We become conditioned to different listening contexts, and they become part of who we are and how we ground ourselves in a moment in space. When I teach sound studies, I challenge students to go about their business without listening to music and just to listen. What things do they hear? Walking down the street, do they hear construction? How do they know when to cross the street? Is it just by looking at the light that tells you to walk, or is it also from hearing the sound of beeping? Likewise, technologies like Facebook and iPhones use specific sounds for messages and texts. That’s very much a conscious decision on the part of the companies to brand their sonic identity.

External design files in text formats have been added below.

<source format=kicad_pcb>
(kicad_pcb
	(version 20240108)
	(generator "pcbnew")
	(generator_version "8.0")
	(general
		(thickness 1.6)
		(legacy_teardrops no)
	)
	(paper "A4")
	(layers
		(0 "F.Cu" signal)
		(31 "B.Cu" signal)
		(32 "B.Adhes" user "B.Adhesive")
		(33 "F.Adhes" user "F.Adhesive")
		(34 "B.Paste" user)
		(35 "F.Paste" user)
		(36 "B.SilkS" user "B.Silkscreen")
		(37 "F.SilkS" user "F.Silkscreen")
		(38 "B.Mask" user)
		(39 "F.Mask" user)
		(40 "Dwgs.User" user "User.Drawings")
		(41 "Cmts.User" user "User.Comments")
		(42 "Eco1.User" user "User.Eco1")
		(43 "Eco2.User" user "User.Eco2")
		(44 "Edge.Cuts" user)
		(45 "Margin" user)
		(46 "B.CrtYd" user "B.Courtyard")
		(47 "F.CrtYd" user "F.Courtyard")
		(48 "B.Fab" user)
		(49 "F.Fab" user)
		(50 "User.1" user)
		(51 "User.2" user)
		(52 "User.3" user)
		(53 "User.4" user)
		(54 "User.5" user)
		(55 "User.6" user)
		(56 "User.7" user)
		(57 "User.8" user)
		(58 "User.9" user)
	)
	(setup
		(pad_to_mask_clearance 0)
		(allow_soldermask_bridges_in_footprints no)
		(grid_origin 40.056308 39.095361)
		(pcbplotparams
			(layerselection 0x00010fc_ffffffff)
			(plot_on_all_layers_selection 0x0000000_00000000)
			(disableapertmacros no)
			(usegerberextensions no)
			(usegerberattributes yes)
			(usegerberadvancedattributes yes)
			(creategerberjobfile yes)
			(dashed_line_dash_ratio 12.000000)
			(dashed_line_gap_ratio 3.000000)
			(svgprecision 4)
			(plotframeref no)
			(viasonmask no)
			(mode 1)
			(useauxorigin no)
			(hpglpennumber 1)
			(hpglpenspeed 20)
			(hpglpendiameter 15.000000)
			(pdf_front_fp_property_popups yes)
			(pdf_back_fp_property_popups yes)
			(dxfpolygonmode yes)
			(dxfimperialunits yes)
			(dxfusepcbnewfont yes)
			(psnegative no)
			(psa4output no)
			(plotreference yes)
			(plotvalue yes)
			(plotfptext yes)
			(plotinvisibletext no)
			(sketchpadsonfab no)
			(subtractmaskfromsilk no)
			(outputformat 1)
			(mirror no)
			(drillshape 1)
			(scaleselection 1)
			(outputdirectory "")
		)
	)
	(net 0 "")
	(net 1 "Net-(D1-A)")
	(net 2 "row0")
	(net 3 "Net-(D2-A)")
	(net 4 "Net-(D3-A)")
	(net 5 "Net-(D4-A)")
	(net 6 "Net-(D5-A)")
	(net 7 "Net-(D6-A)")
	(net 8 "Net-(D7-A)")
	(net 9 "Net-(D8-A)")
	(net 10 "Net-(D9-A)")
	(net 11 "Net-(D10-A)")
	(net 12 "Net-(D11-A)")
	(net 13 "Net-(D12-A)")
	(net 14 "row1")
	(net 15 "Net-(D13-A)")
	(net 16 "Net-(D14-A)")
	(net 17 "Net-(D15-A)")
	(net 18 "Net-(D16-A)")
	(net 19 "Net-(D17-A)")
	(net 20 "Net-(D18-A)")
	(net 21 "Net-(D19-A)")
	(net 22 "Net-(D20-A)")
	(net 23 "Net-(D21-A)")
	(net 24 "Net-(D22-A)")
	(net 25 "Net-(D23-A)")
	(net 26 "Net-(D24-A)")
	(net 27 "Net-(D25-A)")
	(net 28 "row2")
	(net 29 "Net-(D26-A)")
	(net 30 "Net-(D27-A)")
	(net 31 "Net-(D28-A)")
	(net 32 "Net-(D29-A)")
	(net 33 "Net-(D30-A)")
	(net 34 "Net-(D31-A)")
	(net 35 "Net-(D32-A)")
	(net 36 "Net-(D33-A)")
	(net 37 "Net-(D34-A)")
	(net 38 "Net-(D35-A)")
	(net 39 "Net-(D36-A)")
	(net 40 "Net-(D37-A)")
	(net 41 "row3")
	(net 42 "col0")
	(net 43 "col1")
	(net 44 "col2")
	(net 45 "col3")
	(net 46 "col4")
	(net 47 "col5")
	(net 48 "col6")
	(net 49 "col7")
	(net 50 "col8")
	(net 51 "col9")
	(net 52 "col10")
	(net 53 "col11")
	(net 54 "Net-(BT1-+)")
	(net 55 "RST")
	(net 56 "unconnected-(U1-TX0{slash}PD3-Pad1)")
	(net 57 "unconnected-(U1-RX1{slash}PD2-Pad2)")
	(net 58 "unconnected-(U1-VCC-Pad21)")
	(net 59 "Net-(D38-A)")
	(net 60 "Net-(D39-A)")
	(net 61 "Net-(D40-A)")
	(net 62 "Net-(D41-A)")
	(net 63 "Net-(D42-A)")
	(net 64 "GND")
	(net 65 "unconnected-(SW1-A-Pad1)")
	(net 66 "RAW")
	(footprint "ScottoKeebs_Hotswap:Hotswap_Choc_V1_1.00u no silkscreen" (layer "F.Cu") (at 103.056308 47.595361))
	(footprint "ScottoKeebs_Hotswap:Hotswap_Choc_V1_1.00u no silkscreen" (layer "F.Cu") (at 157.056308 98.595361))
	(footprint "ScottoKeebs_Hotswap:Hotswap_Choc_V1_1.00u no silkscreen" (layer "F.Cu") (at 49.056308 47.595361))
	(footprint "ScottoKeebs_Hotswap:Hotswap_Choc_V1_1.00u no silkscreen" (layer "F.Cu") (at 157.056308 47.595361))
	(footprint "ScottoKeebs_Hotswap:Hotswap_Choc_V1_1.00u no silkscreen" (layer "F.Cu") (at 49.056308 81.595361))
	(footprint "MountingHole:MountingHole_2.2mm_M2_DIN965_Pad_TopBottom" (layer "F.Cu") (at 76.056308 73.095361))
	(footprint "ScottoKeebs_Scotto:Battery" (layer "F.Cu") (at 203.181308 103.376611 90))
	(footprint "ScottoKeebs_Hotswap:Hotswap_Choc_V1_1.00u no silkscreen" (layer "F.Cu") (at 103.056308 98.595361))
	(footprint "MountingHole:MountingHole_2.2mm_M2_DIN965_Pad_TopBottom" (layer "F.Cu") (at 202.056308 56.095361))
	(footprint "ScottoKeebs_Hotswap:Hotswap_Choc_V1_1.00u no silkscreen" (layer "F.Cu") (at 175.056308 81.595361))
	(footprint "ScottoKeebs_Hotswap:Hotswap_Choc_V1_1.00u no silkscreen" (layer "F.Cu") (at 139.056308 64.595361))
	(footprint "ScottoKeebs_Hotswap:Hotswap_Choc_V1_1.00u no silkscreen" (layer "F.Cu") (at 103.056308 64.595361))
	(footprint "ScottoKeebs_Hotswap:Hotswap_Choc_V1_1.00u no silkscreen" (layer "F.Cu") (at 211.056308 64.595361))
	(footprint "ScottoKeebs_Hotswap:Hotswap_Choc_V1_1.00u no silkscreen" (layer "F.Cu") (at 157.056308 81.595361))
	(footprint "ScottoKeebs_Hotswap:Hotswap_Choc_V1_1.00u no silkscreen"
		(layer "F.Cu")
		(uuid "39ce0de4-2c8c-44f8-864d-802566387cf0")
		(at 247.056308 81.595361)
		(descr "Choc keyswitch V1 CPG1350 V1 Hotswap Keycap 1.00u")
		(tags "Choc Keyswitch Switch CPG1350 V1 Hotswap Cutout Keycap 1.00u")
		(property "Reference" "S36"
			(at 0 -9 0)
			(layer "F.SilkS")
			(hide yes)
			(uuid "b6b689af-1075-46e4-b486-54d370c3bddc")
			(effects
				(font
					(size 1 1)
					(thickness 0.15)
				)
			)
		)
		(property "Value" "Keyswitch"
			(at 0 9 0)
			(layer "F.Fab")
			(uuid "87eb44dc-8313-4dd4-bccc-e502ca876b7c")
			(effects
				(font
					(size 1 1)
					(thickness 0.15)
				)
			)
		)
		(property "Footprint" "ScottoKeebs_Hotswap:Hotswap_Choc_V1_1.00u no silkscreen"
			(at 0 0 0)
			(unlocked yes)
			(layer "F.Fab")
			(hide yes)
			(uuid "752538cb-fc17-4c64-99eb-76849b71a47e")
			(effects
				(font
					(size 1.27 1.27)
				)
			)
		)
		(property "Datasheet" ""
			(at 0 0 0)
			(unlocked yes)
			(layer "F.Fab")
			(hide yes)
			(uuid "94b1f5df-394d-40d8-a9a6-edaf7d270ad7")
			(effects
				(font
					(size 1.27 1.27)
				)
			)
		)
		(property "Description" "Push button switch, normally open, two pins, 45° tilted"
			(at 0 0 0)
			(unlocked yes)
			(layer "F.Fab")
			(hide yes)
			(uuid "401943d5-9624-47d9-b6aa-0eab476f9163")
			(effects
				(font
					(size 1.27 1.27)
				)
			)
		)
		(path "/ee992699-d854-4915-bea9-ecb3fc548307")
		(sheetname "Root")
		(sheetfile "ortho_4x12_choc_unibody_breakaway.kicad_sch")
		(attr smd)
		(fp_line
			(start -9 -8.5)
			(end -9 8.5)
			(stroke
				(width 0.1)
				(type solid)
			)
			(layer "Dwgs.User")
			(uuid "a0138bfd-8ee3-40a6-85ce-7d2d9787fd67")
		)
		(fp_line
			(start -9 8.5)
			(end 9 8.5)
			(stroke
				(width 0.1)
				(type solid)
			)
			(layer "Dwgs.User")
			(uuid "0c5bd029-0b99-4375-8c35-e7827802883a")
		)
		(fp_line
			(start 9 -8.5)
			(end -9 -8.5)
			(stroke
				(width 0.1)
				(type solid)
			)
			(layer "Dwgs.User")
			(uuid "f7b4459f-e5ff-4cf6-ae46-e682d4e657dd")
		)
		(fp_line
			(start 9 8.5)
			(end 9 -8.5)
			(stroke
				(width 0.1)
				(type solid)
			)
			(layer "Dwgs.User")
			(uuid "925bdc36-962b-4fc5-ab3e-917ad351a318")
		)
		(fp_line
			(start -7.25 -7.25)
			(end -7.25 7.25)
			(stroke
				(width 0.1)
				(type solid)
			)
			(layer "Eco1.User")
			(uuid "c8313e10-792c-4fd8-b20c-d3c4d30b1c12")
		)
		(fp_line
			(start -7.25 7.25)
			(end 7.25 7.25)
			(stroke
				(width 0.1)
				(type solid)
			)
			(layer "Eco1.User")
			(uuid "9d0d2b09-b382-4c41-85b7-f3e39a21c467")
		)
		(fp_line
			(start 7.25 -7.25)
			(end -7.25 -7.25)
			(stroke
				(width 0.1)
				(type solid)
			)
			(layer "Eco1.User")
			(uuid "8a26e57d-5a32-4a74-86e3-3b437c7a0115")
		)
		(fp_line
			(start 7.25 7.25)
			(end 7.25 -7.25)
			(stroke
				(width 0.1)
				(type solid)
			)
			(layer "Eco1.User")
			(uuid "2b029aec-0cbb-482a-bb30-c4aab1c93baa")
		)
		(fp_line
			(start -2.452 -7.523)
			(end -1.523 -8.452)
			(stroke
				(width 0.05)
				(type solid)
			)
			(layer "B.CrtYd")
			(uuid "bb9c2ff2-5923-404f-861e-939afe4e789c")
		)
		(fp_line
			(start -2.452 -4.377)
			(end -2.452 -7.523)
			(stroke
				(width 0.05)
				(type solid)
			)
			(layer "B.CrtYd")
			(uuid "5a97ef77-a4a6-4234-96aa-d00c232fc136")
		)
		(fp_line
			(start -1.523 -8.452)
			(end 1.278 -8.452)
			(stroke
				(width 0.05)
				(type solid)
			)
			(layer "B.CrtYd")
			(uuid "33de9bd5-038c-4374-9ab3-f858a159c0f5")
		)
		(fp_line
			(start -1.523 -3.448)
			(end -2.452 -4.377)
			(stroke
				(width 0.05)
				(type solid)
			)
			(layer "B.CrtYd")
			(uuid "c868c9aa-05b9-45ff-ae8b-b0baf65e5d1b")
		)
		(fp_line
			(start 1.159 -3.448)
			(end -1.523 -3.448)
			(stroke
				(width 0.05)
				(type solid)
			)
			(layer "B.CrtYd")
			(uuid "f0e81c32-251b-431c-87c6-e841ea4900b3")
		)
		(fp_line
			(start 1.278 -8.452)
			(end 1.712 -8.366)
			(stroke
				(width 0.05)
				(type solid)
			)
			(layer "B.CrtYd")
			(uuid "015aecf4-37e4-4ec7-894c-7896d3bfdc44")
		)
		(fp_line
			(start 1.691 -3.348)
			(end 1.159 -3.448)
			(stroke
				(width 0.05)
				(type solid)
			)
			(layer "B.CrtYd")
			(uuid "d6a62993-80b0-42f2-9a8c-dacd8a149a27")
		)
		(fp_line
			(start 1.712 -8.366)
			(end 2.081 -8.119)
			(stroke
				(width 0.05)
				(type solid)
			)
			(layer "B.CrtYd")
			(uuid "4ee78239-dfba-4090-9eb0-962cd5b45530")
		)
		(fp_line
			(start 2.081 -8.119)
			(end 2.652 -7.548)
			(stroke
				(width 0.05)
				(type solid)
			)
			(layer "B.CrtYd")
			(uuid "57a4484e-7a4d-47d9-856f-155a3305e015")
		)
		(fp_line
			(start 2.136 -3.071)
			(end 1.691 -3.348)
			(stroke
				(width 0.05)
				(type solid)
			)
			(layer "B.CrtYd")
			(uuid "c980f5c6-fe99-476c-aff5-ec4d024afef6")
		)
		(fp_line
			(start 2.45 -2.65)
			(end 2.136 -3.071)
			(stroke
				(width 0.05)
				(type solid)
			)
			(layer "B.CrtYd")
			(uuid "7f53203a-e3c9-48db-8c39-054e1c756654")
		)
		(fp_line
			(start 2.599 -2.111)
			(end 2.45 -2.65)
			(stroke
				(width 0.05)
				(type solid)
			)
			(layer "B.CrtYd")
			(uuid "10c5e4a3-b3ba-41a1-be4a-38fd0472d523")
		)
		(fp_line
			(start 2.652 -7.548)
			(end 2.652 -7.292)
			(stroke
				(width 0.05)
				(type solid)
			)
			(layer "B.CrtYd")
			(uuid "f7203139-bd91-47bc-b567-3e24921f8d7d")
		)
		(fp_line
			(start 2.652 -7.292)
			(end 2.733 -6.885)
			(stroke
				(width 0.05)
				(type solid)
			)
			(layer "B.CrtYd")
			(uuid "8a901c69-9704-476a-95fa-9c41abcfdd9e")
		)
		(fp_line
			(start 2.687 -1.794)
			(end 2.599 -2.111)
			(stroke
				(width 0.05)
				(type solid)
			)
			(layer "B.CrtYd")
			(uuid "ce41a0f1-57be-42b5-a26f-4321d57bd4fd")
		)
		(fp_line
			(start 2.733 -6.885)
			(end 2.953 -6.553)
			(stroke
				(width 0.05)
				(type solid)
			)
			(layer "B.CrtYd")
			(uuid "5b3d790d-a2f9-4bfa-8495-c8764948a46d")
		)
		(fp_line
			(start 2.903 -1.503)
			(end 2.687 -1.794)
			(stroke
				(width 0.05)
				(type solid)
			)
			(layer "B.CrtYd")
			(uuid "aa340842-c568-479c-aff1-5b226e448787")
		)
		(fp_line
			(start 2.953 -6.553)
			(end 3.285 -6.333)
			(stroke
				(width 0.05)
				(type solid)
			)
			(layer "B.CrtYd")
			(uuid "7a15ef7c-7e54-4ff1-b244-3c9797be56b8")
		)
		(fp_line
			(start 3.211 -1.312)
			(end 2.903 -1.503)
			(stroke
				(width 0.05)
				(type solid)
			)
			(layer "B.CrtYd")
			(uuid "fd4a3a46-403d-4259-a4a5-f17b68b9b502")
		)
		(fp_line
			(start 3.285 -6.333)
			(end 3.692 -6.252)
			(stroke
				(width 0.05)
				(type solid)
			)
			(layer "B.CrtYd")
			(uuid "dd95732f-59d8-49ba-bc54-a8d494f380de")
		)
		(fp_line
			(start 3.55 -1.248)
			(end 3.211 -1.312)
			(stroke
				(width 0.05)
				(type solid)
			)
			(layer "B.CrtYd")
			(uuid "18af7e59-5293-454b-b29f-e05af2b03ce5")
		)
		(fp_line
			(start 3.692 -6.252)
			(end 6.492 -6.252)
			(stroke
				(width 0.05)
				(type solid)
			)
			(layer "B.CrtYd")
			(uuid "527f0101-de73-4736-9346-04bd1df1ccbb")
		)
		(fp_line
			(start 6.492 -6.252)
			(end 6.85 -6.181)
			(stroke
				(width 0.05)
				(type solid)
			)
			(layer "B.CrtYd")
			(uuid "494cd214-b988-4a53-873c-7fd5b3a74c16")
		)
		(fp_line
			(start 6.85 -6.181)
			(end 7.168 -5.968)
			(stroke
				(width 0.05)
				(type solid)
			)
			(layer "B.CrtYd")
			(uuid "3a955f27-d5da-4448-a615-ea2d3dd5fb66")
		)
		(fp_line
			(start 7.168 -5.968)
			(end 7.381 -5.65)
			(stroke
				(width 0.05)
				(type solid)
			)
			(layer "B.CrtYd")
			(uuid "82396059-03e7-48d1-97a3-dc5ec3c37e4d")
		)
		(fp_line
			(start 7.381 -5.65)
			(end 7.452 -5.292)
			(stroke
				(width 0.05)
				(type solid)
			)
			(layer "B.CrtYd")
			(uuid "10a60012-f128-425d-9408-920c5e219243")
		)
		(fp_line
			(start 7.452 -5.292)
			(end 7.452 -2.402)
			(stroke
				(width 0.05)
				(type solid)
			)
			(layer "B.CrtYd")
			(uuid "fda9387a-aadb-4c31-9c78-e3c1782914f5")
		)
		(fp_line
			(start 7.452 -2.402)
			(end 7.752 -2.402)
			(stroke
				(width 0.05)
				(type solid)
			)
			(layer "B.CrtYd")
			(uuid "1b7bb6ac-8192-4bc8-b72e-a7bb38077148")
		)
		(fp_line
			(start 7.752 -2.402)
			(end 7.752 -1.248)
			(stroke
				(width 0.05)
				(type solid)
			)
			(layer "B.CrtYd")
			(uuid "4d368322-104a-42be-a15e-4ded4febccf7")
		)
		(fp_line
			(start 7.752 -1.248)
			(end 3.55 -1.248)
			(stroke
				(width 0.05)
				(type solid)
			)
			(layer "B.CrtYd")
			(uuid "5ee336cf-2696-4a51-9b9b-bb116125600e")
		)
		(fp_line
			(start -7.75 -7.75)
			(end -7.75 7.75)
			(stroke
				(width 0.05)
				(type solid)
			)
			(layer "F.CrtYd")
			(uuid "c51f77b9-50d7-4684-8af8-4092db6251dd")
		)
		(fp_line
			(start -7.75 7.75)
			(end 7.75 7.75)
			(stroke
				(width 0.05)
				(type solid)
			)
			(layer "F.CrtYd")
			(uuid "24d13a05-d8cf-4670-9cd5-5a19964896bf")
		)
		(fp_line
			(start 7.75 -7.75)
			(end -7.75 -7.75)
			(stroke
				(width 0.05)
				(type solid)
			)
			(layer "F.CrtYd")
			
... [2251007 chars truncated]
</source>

Music and sound can tell us a very different story about moments in history than looking at the material or the visual can. I’m researching sonic culture in the Soviet Union, and narratives have really coalesced around material and visual culture. Americans are familiar with the Kitchen Debate—that iconic image of Richard Nixon and Nikita Khrushchev debating the merits of capitalism versus communism while standing outside a model kitchen with fancy American appliances. Who’s got the bigger kitchen, who’s got the nicer appliances?

Looking at the sonic side of things, if you look at what Soviet citizens are writing and saying about improved appliances like televisions, radios, and record players, you start to see a narrative about a brand-new listening etiquette. People were saying, “We’re glad for the material reforms, but how do we actually be respectful, sonically?” What they often argued was that the Soviet Union was supposed to have a commitment to the health and welfare of the masses that capitalist countries did not. New York was a very popular foil, as “the city that never sleeps.” That’s not healthy. So the view was, how do we have progress but with an awareness of social impact.

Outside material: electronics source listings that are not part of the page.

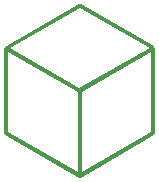
<source format=gbo>
G04 ---------------------------- Layer name :BOTTOM SILK LAYER*
G04 easyEDA 0.1*
G04 Scale: 100 percent, Rotated: No, Reflected: No *
G04 Dimensions in inches *
G04 leading zeros omitted , absolute positions ,2 integer and 4 * 
%FSLAX24Y24*%
%MOIN*%
G90*
G70D02*


%LPD*%

%LPD*%
G36*
G01X402933Y-295971D02*
G01X402933Y-295971D01*
G01X402933Y-295935D01*
G01X405406Y-294507D01*
G01X405468Y-294507D01*
G01X407916Y-295922D01*
G01X407916Y-295971D01*
G01X407953Y-295996D01*
G01X407953Y-298813D01*
G01X407916Y-298875D01*
G01X405456Y-300302D01*
G01X405431Y-300278D01*
G01X405394Y-300302D01*
G01X402933Y-298875D01*
G01X402897Y-298813D01*
G01X402897Y-295996D01*
G01X402933Y-295971D01*
G37*

%LPC*%
G36*
G01X405493Y-300130D02*
G01X405493Y-300130D01*
G01X407818Y-298777D01*
G01X407818Y-296107D01*
G01X405493Y-297448D01*
G01X405493Y-300130D01*
G37*
G36*
G01X405419Y-297325D02*
G01X405419Y-297325D01*
G01X407756Y-295984D01*
G01X405431Y-294643D01*
G01X403093Y-295984D01*
G01X405419Y-297325D01*
G37*
G36*
G01X403032Y-298777D02*
G01X403032Y-298777D01*
G01X405357Y-300130D01*
G01X405357Y-297448D01*
G01X403032Y-296107D01*
G01X403032Y-298777D01*
G37*

%LPD*%

M00*
M02*
</source>
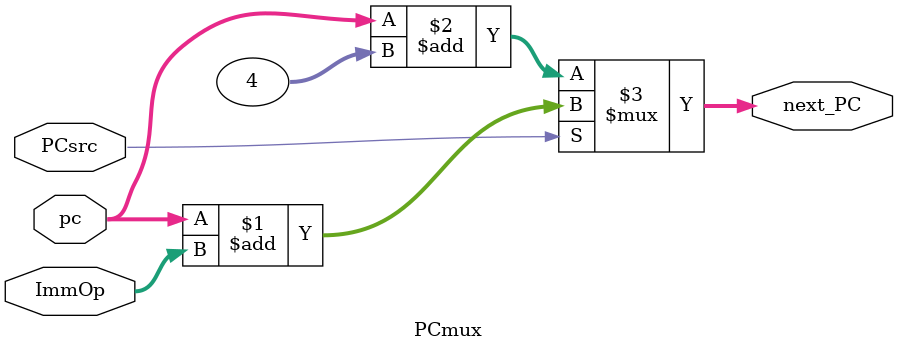
<source format=sv>
module PCmux #(
    parameter ADDRESS_WIDTH = 32
)(
    input logic PCsrc,
    input logic [ADDRESS_WIDTH-1:0] pc ,
    input logic [ADDRESS_WIDTH-1:0] ImmOp,
    output logic [ADDRESS_WIDTH-1:0] next_PC
);

    assign next_PC = PCsrc ? pc + ImmOp : pc + 32'd4;

endmodule

</source>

I don’t think there’s a single American sonic culture. But I absolutely do think there’s a growing concern for noise abatement in the United States. A growing group of scientists, architects, musicologists, and just ordinary people are calling attention to it. There are things within our control, like the volume on iPods. But many things are out of our control. Restaurants and bars are becoming much louder. There are studies that show that the louder the music at a bar, the more people drink. So some businesses play music more loudly so that people will spend more money.

I live near the [Rochester pub] Old Toad. If I want to have a meaningful conversation, it’s where I’ll go, more often than not. It’s a good little pub. And it’s quieter.